In [None]:
# !pip install dowhy
# !pip install dowhy==0.8
# !pip install dask[dataframe]
# !sudo apt-get install graphviz graphviz-dev
# !sudo apt-get install build-essential
# !pip install pygraphviz

In [None]:
from copy import deepcopy

import numpy as np
import pandas as pd
from scipy import stats

from sklearn.metrics import mean_absolute_percentage_error

import dowhy
from dowhy import CausalModel

from sklearn.linear_model import LinearRegression, LogisticRegression, LassoCV
from sklearn.ensemble import RandomForestRegressor, GradientBoostingRegressor

from lightgbm import LGBMRegressor, LGBMClassifier

import networkx as nx

from tqdm import tqdm

import matplotlib.pyplot as plt
plt.style.use('fivethirtyeight')

import graphviz

In [None]:
dowhy.__version__

'0.8'

In [None]:
earnings_data = pd.read_csv('./data/ml_earnings.csv')
earnings_data.head(5)

Unnamed: 0,age,took_a_course,earnings
0,19,False,110579.0
1,28,False,142577.0
2,22,True,130520.0
3,25,True,142687.0
4,24,False,127832.0


In [None]:
earnings_data.shape

(200, 3)

# Biased or Naive Estimate on Taking a course on Earnings

In [None]:
earnings_data.groupby(['age', 'took_a_course']).mean()

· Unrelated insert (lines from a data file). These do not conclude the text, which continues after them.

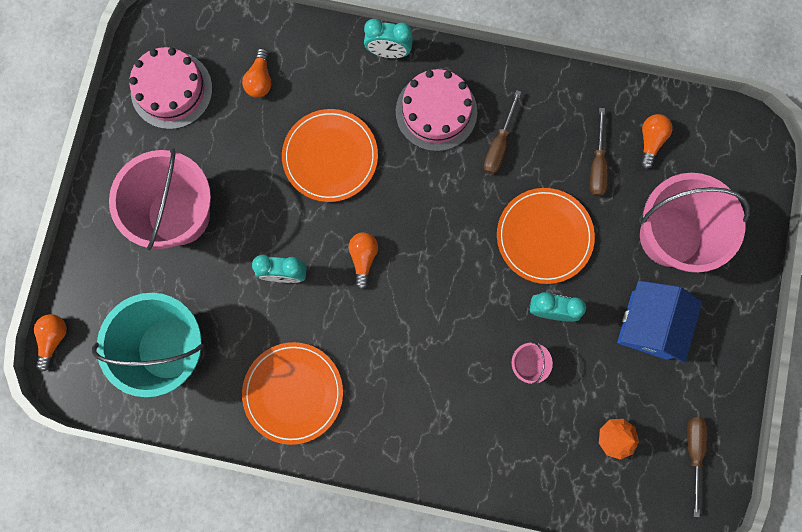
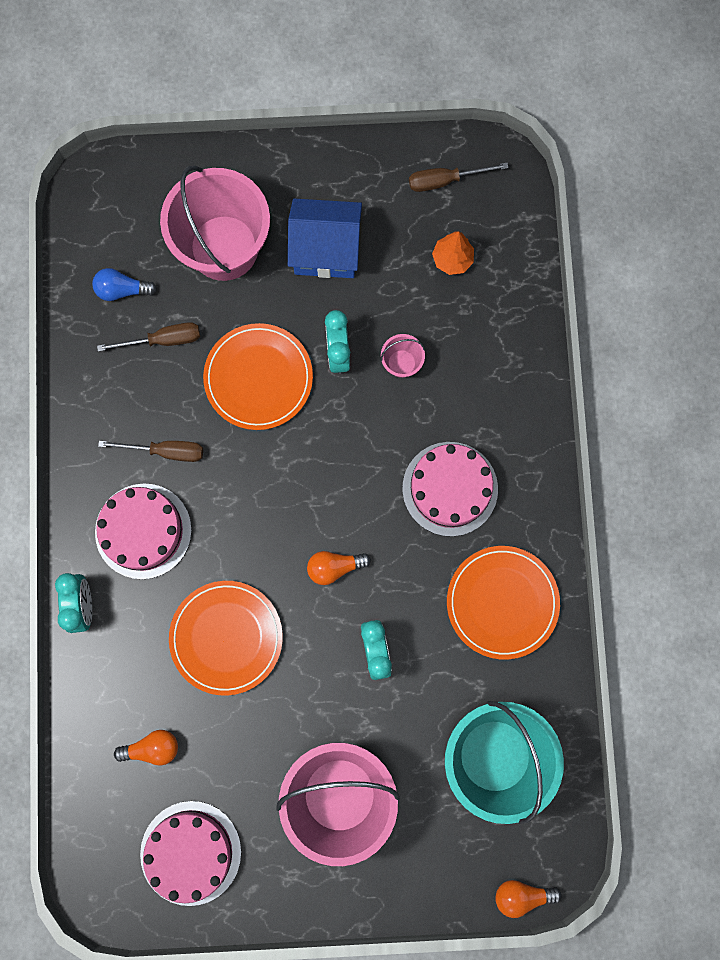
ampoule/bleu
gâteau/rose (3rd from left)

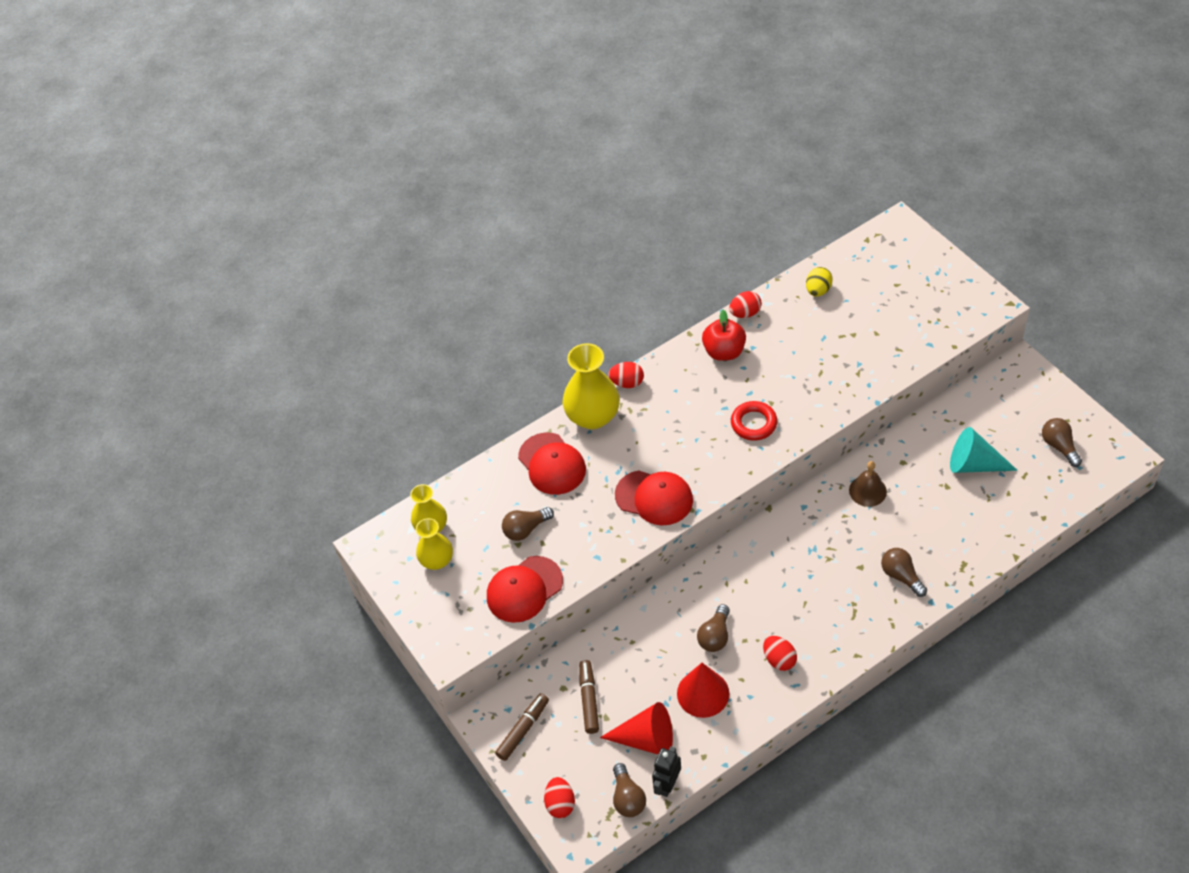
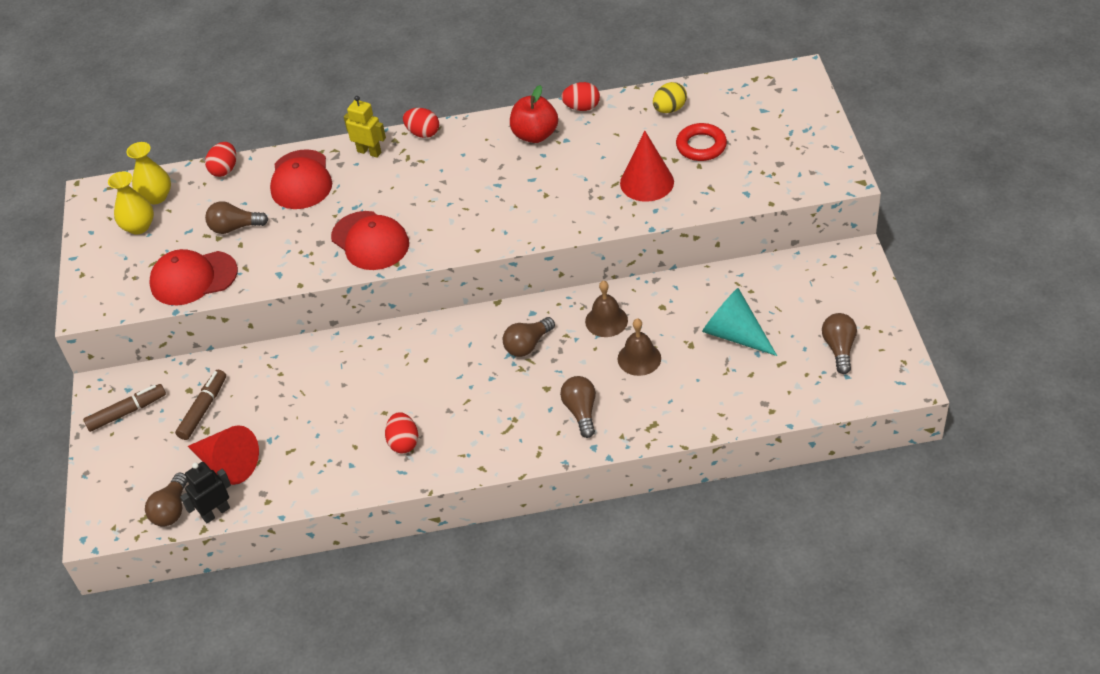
œuf/rouge (1st from left)
robot/jaune
ampoule/marron (3rd from left)
cloche/marron (2nd from left)
cône/rouge (2nd from left)
anneau/rouge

Unnamed: 0_level_0,Unnamed: 1_level_0,earnings
age,took_a_course,Unnamed: 2_level_1
19,False,111110.875
19,True,123488.0
20,False,115227.142857
20,True,125633.285714
21,False,117114.9
21,True,130155.0
22,False,120226.363636
22,True,131437.222222
23,False,124460.9
23,True,134654.333333


you can see that for some age groups
(for instance, 36 or 38), there are observations only for one of the values of the treatment. This means
that we won’t be able to compute the exact effects for these groups. We’ll leave it to our matching
estimator to handle this



let’s compute the naïve estimate of the causal effect of training
on earnings using the treatment and control group means

In [None]:
took_course_mean = earnings_data.groupby(['took_a_course'])['earnings'].mean()
took_course_mean

Unnamed: 0_level_0,earnings
took_a_course,Unnamed: 1_level_1
False,140680.508065
True,147376.078947


In [None]:
treatment_avg = took_course_mean.loc[True,]
control_avg = took_course_mean.loc[False,]
naive_att = treatment_avg - control_avg
naive_att

6695.570882852306

Naive estimate suggest that taking course increase the earnings by 6695 USD

# Unbiased estimate of effect on taking on course on earnings using approximate matching estimate

### Step #1: representing the problem as a graph

In [None]:
nodes = ['took_a_course', 'earnings', 'age']
edges = [
    ('took_a_course', 'earnings'),
    ('age', 'took_a_course'),
    ('age', 'earnings')
]

In [None]:
# Generate the GML graph
gml_string = 'graph [directed 1\n'

for node in nodes:
    gml_string += f'\tnode [id "{node}" label "{node}"]\n'

for edge in edges:
    gml_string += f'\tedge [source "{edge[0]}" target "{edge[1]}"]\n'

gml_string += ']'

In [None]:
# Instantiate the CausalModel
model = CausalModel(
    data=earnings_data,
    treatment='took_a_course',
    outcome='earnings',
    graph=gml_string
)

In [None]:
model.view_model()

### Step 2 – getting the estimand

In [None]:
# Get the estimand
estimand = model.identify_effect()

print(estimand)

Estimand type: nonparametric-ate

### Estimand : 1
Estimand name: backdoor
Estimand expression:
       d                         
────────────────(E[earnings|age])
d[took_a_course]                 
Estimand assumption 1, Unconfoundedness: If U→{took_a_course} and U→earnings then P(earnings|took_a_course,age,U) = P(earnings|took_a_course,age)

### Estimand : 2
Estimand name: iv
No such variable(s) found!

### Estimand : 3
Estimand name: frontdoor
No such variable(s) found!



### Step 3 – computing the effect

In [None]:
# Get estimate (Matching)
estimate = model.estimate_effect(
    identified_estimand=estimand,
    method_name='backdoor.distance_matching',
    target_units='ate',
    method_params={'distance_metric': 'minkowski', 'p': 2})

distance_matching


Let's break down the components:
`estimate = model.estimate_effect(...)`: This calls the `estimate_effect` method of the `CausalModel` object, which is responsible for computing the causal effect.
`identified_estimand=estimand`: This specifies the estimand that was previously identified using the `identify_effect` method. The estimand defines the target causal quantity we want to estimate (e.g., average treatment effect).
`method_name='backdoor.distance_matching'`: This specifies the estimation method to be used. In this case, it's a backdoor adjustment using distance matching. This means we're trying to estimate the causal effect by comparing treated and control units that are similar in terms of their observed covariates (confounders).
`target_units='ate'`: This indicates that we want to estimate the average treatment effect (ATE), which is the overall causal effect of the treatment on the outcome across all units in the population.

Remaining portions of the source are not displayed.